Le comble est atteint quand, dans un sommet d’indélicatesse confinant au sadisme, le maître cherche à
l’humilier avec des questions rhétoriques humiliantes : « Qu’est-ce que ça veut dire : un homme ? Tu es un
homme ? ».
Matti, de tempérament placide, n’est cependant pas de nature à se laisser traiter de sous-homme ou de
larbin qui attend « l’obligeance », le bon vouloir de son maître.
L’AFFIRMATION DE SON HUMANITE apparait avec l’utilisation de Présent de l’INDICATIF + de
l’IMPERATIF: « Vous allez le voir tout de suite que je suis un homme, Monsieur Puntila (…) Réglez-moi, cent
soixante-quinze marks…». Il réclame ses gages et son certificat de travail pour aller s’embaucher ailleurs.
C’est alors qu’on assiste à un renversement de situation spectaculaire : le maître change du tout au tout et
cesse d’harceler Matti. « Il faut qu’on apprenne à se connaître. » semble marquer une trêve.
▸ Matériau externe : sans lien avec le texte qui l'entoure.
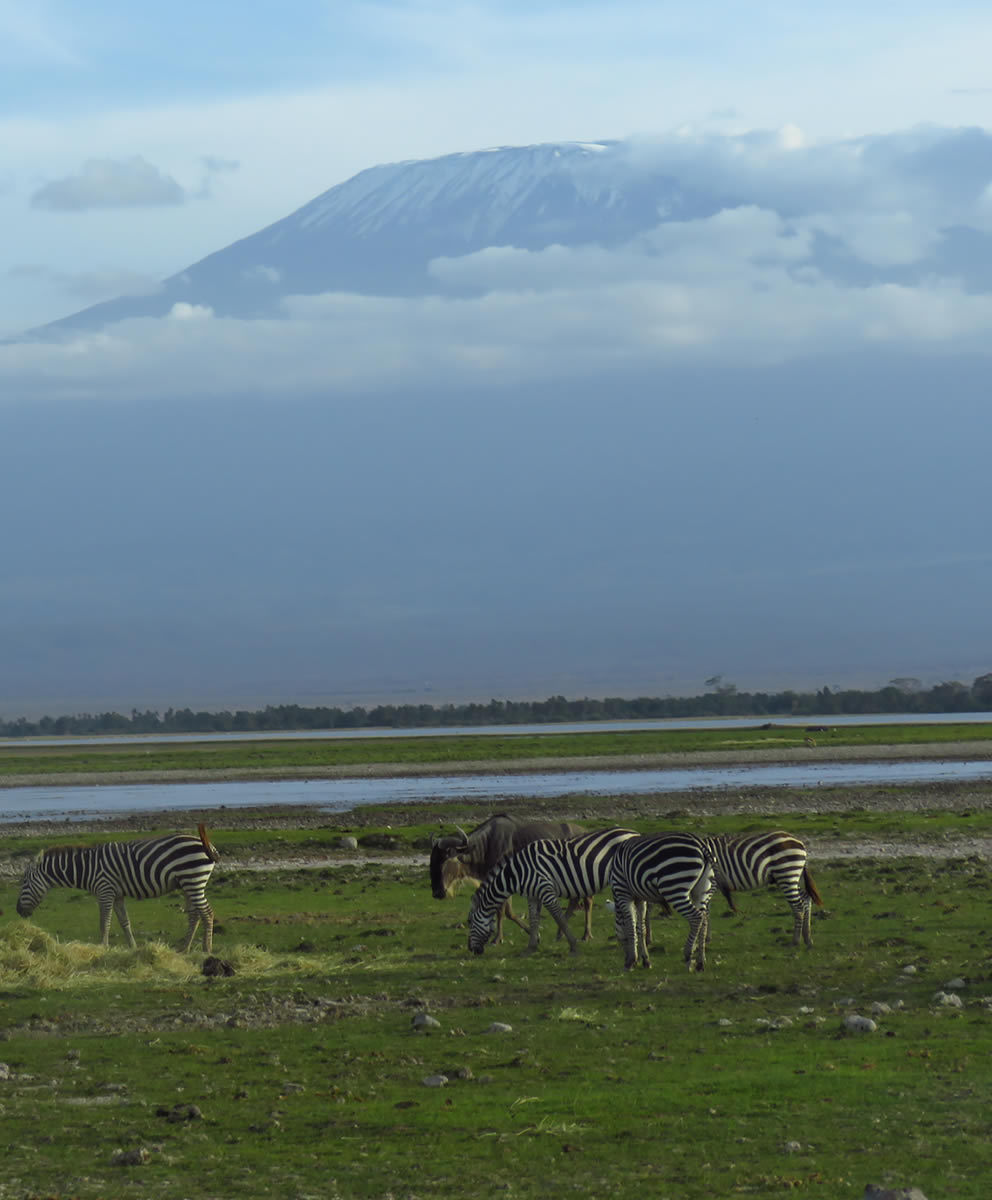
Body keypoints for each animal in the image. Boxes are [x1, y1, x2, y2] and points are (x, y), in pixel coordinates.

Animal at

Matti n’est
plus « chauffeur », il est devenu « homme ». D’ailleurs, le maître déclare connaître sa voix, sa « voix [qui]
sonne comme celle d’un homme ». Il affirme DONC vouloir faire connaissance avec lui… l’homme Matti
Le maître d’hôtel apportant un apéritif, confirme le statut de Matti, il est le chauffeur de maître Puntila.
Souhaitant une réconciliation avec Matti, Puntila annonce « C’est un ami à moi » et il essaie un trait
d’humour « Je l’ai toujours dit, c’est en voyage qu’on rencontre les gens les plus intéressants. » SES
COMMENTAIRES PARAISSENT AINSI SOIT DEPLACES, SOIT PUERILS ET DECONCERTANTS. Il faut à
nouveau souligner que l’ivresse fait ressortir le bon caractère, la générosité de Puntila, aboutissant à une
sorte de double personnalité proche de la schizophrénie.

3 - La méfiance légitime de Matti

L’emploi du CONDITIONNEL Présent « J’aimerais savoir ce que vous avez encore dans la tête. » atteste
que Matti est offensé et ne se laisse pourtant pas amadouer aussi facilement. Il reste sur ses gardes et
observe son maître pour voir si ce n’est pas encore un tour pour mieux l’humilier en changeant une nouvelle
fois d’attitude.
La négation « Je ne sais pas » suivie de la Conj Subordination SI « Je ne sais pas si je vais boire votre
aquavit » confirme avec une interrogation indirecte le doute et même l’opposition qui révèle la méfiance
compréhensible de Matti.
Le maître voit bien qu’il est piqué à vif et enrobe ses offres amicales d’un vocabulaire prudent et conciliant :
« Tu es un homme méfiant, je vois ». Puntila fait même une concession « Je comprends ça » à laquelle il
associe une maxime « On ne doit pas s’asseoir à table avec des étrangers » utilisant un présent de vérité
générale.
Mais, de fait, l’attitude courageuse et entière de Matti lui a plu : il a vu que c’était un homme, il a reconnu une
attitude virile de résistance. Matti n’est pas une carpette sur laquelle on s’essuierait les pieds ; il sait se
rebeller s’il le faut. Il lui propose DONC un verre en toute amitié ! « Avec moi, tu peux boire tranquille, frère ».
De l’amitié, Puntila passe à la fraternité… sincérité, manipulation ?
Matti décide de baisser la garde et « content », Il boit à sa santé.

Conclusion : Cette scène d’exposition débute par un conflit déroutant entre maître Puntila et son valet Matti.
En effet, cette première rencontre devient rapidement un interrogatoire brutal du valet. Cette entame aboutit
presque à la démission de Matti que Puntila va rattraper in extremis. On a donc le sentiment d’avoir assisté à
une mise à l’épreuve, épreuve brillamment remportée par Matti. Il suffisait pour cela de se rebiffer, de
montrer sa dignité d’homme et de ne pas accepter d’être humilié. Cette posture demande DONC un véritable
courage pour un subalterne dont le salaire dépend entièrement de son maître. Le type de comique qui se
joue est ambigu et tendu car la réflexion dépasse la question de la soumission servile.